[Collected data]
=-=-=
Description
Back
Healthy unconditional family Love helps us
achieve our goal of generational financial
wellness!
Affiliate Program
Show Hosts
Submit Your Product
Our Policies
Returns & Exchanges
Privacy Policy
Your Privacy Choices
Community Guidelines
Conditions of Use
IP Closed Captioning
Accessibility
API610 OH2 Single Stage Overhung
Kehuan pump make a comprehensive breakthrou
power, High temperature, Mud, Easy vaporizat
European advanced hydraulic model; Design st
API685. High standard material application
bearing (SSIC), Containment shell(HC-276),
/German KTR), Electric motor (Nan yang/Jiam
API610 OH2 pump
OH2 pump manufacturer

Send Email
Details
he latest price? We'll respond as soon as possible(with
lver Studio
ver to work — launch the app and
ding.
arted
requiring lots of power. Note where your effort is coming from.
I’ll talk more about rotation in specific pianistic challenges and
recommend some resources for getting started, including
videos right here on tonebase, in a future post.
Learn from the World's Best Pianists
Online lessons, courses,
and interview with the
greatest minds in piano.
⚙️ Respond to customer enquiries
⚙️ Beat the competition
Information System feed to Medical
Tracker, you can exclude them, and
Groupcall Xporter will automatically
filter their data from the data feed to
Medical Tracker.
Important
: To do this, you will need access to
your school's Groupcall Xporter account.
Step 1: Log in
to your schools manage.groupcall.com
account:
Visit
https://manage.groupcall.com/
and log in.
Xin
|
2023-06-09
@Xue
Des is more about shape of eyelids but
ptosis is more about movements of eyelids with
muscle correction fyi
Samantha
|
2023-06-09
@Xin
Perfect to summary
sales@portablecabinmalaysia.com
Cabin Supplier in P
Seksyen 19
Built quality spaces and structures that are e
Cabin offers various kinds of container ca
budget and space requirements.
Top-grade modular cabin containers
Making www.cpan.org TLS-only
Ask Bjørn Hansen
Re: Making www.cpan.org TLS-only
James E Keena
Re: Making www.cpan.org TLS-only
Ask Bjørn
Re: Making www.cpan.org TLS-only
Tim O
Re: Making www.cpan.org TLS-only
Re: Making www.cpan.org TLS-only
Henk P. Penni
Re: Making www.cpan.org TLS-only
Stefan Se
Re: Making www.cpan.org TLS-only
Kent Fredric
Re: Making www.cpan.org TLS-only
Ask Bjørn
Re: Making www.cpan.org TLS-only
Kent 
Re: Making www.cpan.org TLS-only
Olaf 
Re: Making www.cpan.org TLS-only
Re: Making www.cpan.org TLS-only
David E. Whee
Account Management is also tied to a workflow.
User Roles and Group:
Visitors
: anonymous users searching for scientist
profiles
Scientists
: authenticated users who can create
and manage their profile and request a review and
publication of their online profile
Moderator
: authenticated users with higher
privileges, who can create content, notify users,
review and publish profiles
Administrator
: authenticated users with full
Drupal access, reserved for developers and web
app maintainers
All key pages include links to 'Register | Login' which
=-=-=
◆ Problem to solve ◆
Transcribe the records above from the line holding "videos right here" down to the line holding "Perfect to summary", inclusive, without adding anything.

◆ Exercise output ◆
videos right here on tonebase, in a future post.
Learn from the World's Best Pianists
Online lessons, courses,
and interview with the
greatest minds in piano.
⚙️ Respond to customer enquiries
⚙️ Beat the competition
Information System feed to Medical
Tracker, you can exclude them, and
Groupcall Xporter will automatically
filter their data from the data feed to
Medical Tracker.
Important
: To do this, you will need access to
your school's Groupcall Xporter account.
Step 1: Log in
to your schools manage.groupcall.com
account:
Visit
https://manage.groupcall.com/
and log in.
Xin
|
2023-06-09
@Xue
Des is more about shape of eyelids but
ptosis is more about movements of eyelids with
muscle correction fyi
Samantha
|
2023-06-09
@Xin
Perfect to summary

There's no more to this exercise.